Say how many lines below hold the word "format"; give the number by itself.

Machine-readable electronics designs
—————

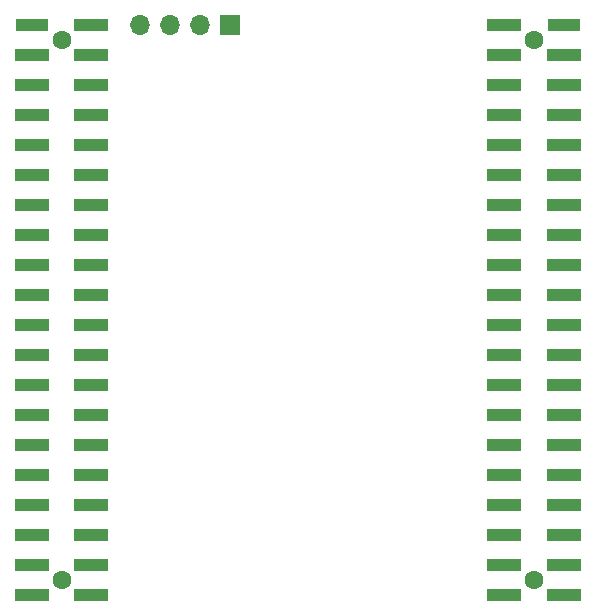
<source format=gbr>
G04 #@! TF.GenerationSoftware,KiCad,Pcbnew,8.0.6-8.0.6-0~ubuntu24.04.1*
G04 #@! TF.CreationDate,2024-11-04T16:08:50-05:00*
G04 #@! TF.ProjectId,breakout-tt06-qfn,62726561-6b6f-4757-942d-747430362d71,1.1*
G04 #@! TF.SameCoordinates,PX2b64660PY42c1d80*
G04 #@! TF.FileFunction,Soldermask,Bot*
G04 #@! TF.FilePolarity,Negative*
%FSLAX46Y46*%
G04 Gerber Fmt 4.6, Leading zero omitted, Abs format (unit mm)*
G04 Created by KiCad (PCBNEW 8.0.6-8.0.6-0~ubuntu24.04.1) date 2024-11-04 16:08:50*
%MOMM*%
%LPD*%
G01*
G04 APERTURE LIST*
%ADD10R,1.700000X1.700000*%
%ADD11O,1.700000X1.700000*%
%ADD12C,1.600000*%
%ADD13R,3.000000X1.000000*%
%ADD14R,2.800000X1.000000*%
G04 APERTURE END LIST*
D10*
X19250000Y50200000D03*
D11*
X16710000Y50200000D03*
X14170000Y50200000D03*
X11630000Y50200000D03*
D12*
X45000000Y3140000D03*
X45000000Y48860000D03*
D13*
X42480000Y50130000D03*
D14*
X47520000Y50130000D03*
D13*
X42480000Y47590000D03*
X47520000Y47590000D03*
X42480000Y45050000D03*
X47520000Y45050000D03*
X42480000Y42510000D03*
X47520000Y42510000D03*
X42480000Y39970000D03*
X47520000Y39970000D03*
X42480000Y37430000D03*
X47520000Y37430000D03*
X42480000Y34890000D03*
X47520000Y34890000D03*
X42480000Y32350000D03*
X47520000Y32350000D03*
X42480000Y29810000D03*
X47520000Y29810000D03*
X42480000Y27270000D03*
X47520000Y27270000D03*
X42480000Y24730000D03*
X47520000Y24730000D03*
X42480000Y22190000D03*
X47520000Y22190000D03*
X42480000Y19650000D03*
X47520000Y19650000D03*
X42480000Y17110000D03*
X47520000Y17110000D03*
X42480000Y14570000D03*
X47520000Y14570000D03*
X42480000Y12030000D03*
X47520000Y12030000D03*
X42480000Y9490000D03*
X47520000Y9490000D03*
X42480000Y6950000D03*
X47520000Y6950000D03*
X42480000Y4410000D03*
X47520000Y4410000D03*
X42480000Y1870000D03*
X47520000Y1870000D03*
D12*
X5000000Y3140000D03*
X5000000Y48860000D03*
D14*
X2480000Y50130000D03*
D13*
X7520000Y50130000D03*
X2480000Y47590000D03*
X7520000Y47590000D03*
X2480000Y45050000D03*
X7520000Y45050000D03*
X2480000Y42510000D03*
X7520000Y42510000D03*
X2480000Y39970000D03*
X7520000Y39970000D03*
X2480000Y37430000D03*
X7520000Y37430000D03*
X2480000Y34890000D03*
X7520000Y34890000D03*
X2480000Y32350000D03*
X7520000Y32350000D03*
X2480000Y29810000D03*
X7520000Y29810000D03*
X2480000Y27270000D03*
X7520000Y27270000D03*
X2480000Y24730000D03*
X7520000Y24730000D03*
X2480000Y22190000D03*
X7520000Y22190000D03*
X2480000Y19650000D03*
X7520000Y19650000D03*
X2480000Y17110000D03*
X7520000Y17110000D03*
X2480000Y14570000D03*
X7520000Y14570000D03*
X2480000Y12030000D03*
X7520000Y12030000D03*
X2480000Y9490000D03*
X7520000Y9490000D03*
X2480000Y6950000D03*
X7520000Y6950000D03*
X2480000Y4410000D03*
X7520000Y4410000D03*
X2480000Y1870000D03*
X7520000Y1870000D03*
M02*

</source>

—————

### WORKED SOLUTION
2